Provided text
[Start of Attachment]
The last time that I was on this stage was exactly four years ago today delivering the keynote at Internet World in December of 1996. And I'm tempted to say it's been an interesting four years, but why skip back to the primordial days of the Internet? The events of this year alone have been plenty interesting all by themselves.
Of course, 2000 will be remembered for the dot-com shakeout and with it the overturning of the belief in the media and in the boardrooms that if you weren't "dot-com" you were "dot-toast."
We also saw the brief fascination with B2B marketplaces -- e-marketplaces -- many of them still alive only in press releases. And just the other week, The New York Times was wondering if there really was something called the "New Economy."
So, lots of twists and turns, fortunes made and lost -- the kind of high business drama that used to play out over years and decades has been compressed into months and quarters. How exhilarating! What sport!
But I suspect that many of you who don't work inside the information technology industry -- and even some of you who do -- are asking: "Excuse me? Was this all just fools gold?" Is e-business and the Internet just a digitally remastered version of client/server? Another paperless office? The checkless society revisited? A collusion between the I/T industry, which wants to sell boxes, and the media which wants to sell papers?
All of this was running through my mind as I prepared for this talk. And I feel I owe you, if not an explanation, at least a perspective. After all, I was one of the first to say the Net was going to take its place alongside all the other great, world-altering technologies like electricity and manned flight.
I think what's happened with e-business parallels what's happened with those other transformational technologies. First, there's a period of wild enthusiasm -- intoxicating optimism that the new technology is going to rewrite the laws of competition and economics, going to create whole new wealth, wipe out old industries, create new ones.
[End of Attachment]
Given entries
[Start of Attachment]
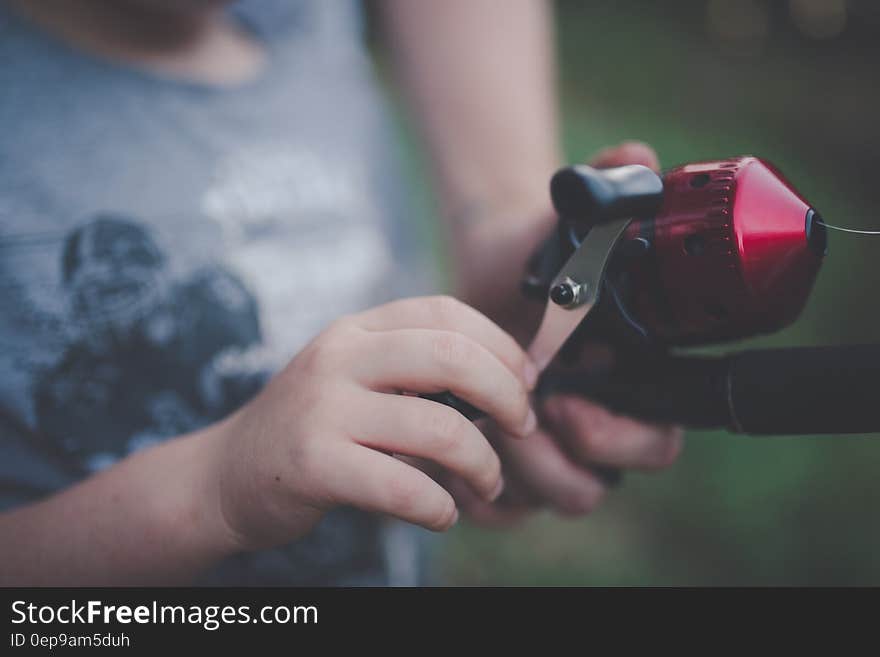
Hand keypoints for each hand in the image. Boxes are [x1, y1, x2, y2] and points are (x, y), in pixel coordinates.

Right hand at [209, 296, 536, 549]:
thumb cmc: (313, 429)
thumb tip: (507, 382)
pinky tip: (441, 514)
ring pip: (439, 427)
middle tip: (521, 427)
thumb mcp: (355, 379)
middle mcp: (339, 357)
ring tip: (487, 482)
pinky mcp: (313, 465)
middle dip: (506, 394)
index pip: (446, 312)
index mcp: (357, 329)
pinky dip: (439, 506)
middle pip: (453, 356)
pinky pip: (403, 486)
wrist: (225, 475)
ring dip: (482, 464)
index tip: (525, 382)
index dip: (501, 345)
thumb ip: (415, 372)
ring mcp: (323, 408)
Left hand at [450, 142, 683, 524]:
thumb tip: (636, 157)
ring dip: (515, 475)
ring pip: (553, 501)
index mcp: (629, 381)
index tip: (569, 398)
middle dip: (559, 465)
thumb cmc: (535, 251)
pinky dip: (481, 497)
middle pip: (601, 485)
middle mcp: (597, 423)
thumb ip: (605, 188)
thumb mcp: (566, 219)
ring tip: (475, 427)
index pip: (656, 440)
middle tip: (521, 419)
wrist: (487, 270)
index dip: (621, 437)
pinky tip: (451, 454)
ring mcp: (552, 448)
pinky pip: (506, 509)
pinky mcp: (507, 460)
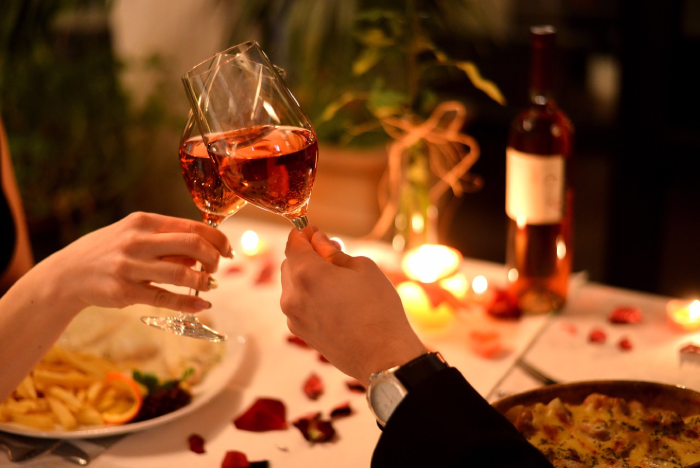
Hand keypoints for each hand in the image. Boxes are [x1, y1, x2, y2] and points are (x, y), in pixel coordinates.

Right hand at [35, 212, 232, 312]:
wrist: (68, 273)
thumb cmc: (110, 252)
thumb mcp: (135, 236)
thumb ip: (168, 241)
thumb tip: (204, 252)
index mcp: (144, 222)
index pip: (192, 227)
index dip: (218, 239)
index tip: (228, 250)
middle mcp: (137, 241)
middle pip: (192, 245)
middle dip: (214, 258)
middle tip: (217, 268)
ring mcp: (130, 266)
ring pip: (181, 272)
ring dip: (203, 281)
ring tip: (210, 285)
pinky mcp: (124, 291)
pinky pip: (165, 298)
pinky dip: (189, 303)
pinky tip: (202, 305)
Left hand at [281, 228, 426, 384]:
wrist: (382, 355)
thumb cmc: (378, 309)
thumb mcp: (363, 268)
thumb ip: (334, 252)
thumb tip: (319, 242)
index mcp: (306, 274)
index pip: (293, 243)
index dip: (304, 233)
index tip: (315, 231)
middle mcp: (292, 295)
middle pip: (290, 263)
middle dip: (306, 254)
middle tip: (331, 252)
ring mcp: (293, 316)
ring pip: (292, 285)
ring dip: (307, 276)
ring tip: (336, 279)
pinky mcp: (300, 332)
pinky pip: (299, 304)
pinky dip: (309, 295)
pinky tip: (333, 300)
[End of Attachment]
Task item
Repeat the stretch of the e-business speech from "So, lots of" through "to sell papers?", switching "quarters" to "weeks".

Written response
So, lots of twists and turns, fortunes made and lost -- the kind of high business drama that used to play out over years and decades has been compressed into months and weeks. How exhilarating! What sport!
But I suspect that many of you who don't work inside the information technology industry -- and even some of you who do -- are asking: "Excuse me? Was this all just fools gold?" Is e-business and the Internet just a digitally remastered version of client/server? Another paperless office? The checkless society revisited? A collusion between the I/T industry, which wants to sell boxes, and the media which wants to sell papers?